Figure 32 is a schematic diagram of a vehicle according to the fourth embodiment. The vehicle 800 according to the fourth embodiment is a railroad vehicle. The vehicle 800 includes a motor 140 and an inverter circuit 150.

The inverter circuit 150 is composed of three semiconductor modules that use the MOSFET 100 of the first embodiment as a switching element. By connecting the three semiconductor modules in parallel, a three-phase inverter circuit 150 with three AC voltage output terminals U, V, and W is realized. The AC voltage output from the inverter circuit 150 drives the motor 140. The wheels 90 of the vehicle 800 are rotated by the motor 140.

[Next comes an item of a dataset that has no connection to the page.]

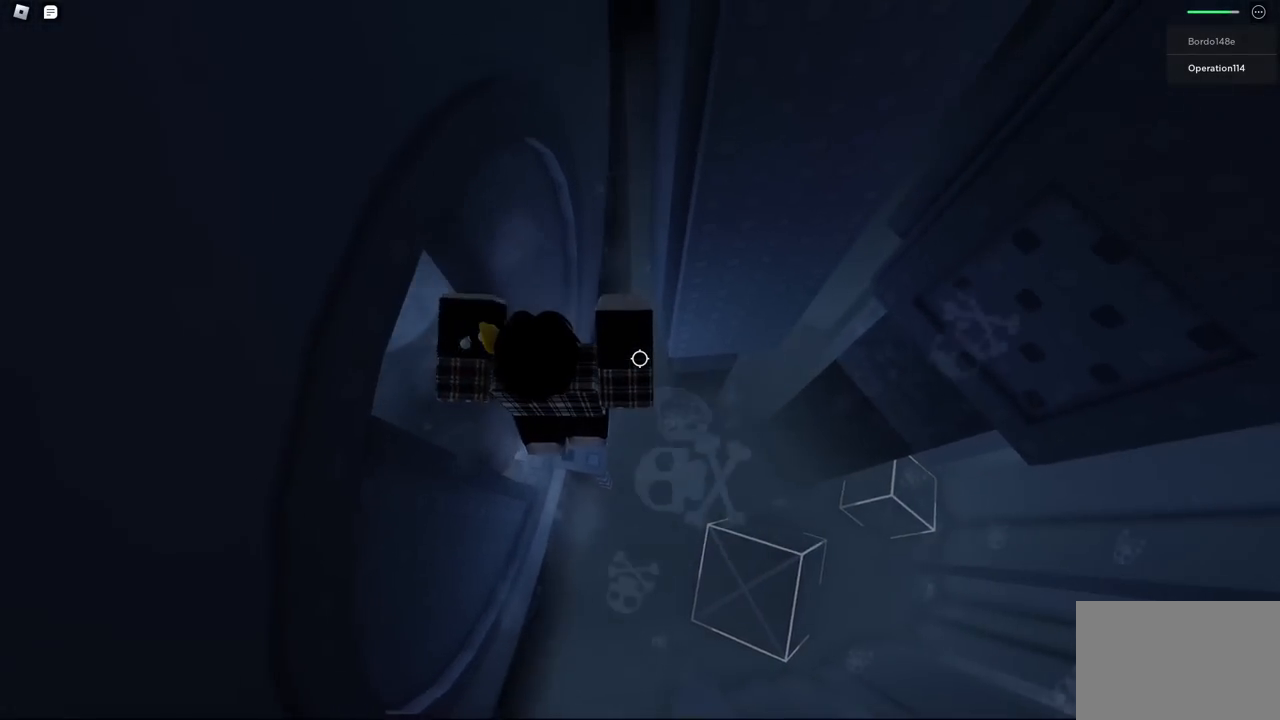
{"keys": [], "events": [[284, "space", "down"], [367, "space", "up"]]}
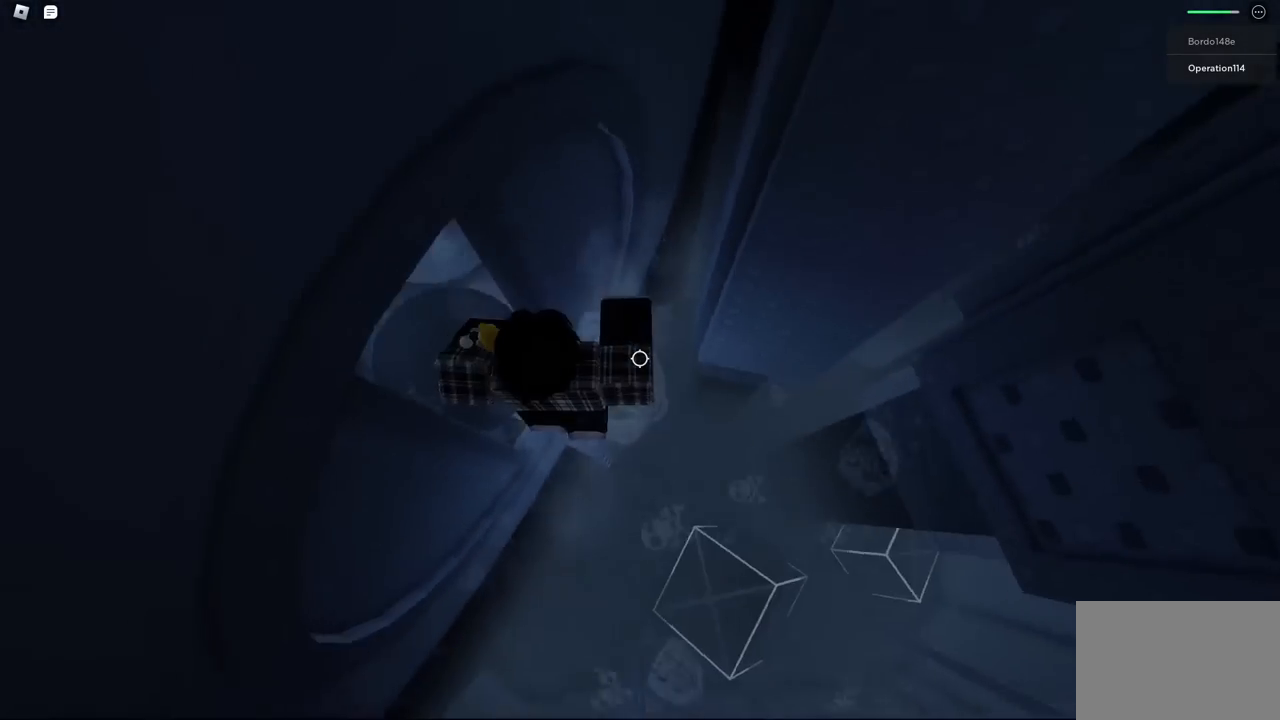
{"keys": [], "events": [[50, "d", "down"], [84, "d", "up"]]}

According to the fourth embodiment, the vehicle 800 has improved characteristics by being equipped with a MOSFET 100 with improved characteristics.

Fifth Embodiment
The vehicle of the fifth embodiment is a vehicle equipped with the semiconductor device of the first embodiment.

Figure 33 is a schematic diagram of a vehicle according to the fifth embodiment. The vehicle 900 according to the fifth embodiment is an automobile. The vehicle 900 includes a motor 140 and an inverter circuit 150.

The inverter circuit 150 is composed of three semiconductor modules that use the MOSFET 100 of the first embodiment as a switching element. By connecting the three semiconductor modules in parallel, a three-phase inverter circuit 150 with three AC voltage output terminals U, V, and W is realized.

The motor 140 is driven by the AC voltage output from the inverter circuit 150. The motor 140 rotates the wheels 90 of the vehicle 900.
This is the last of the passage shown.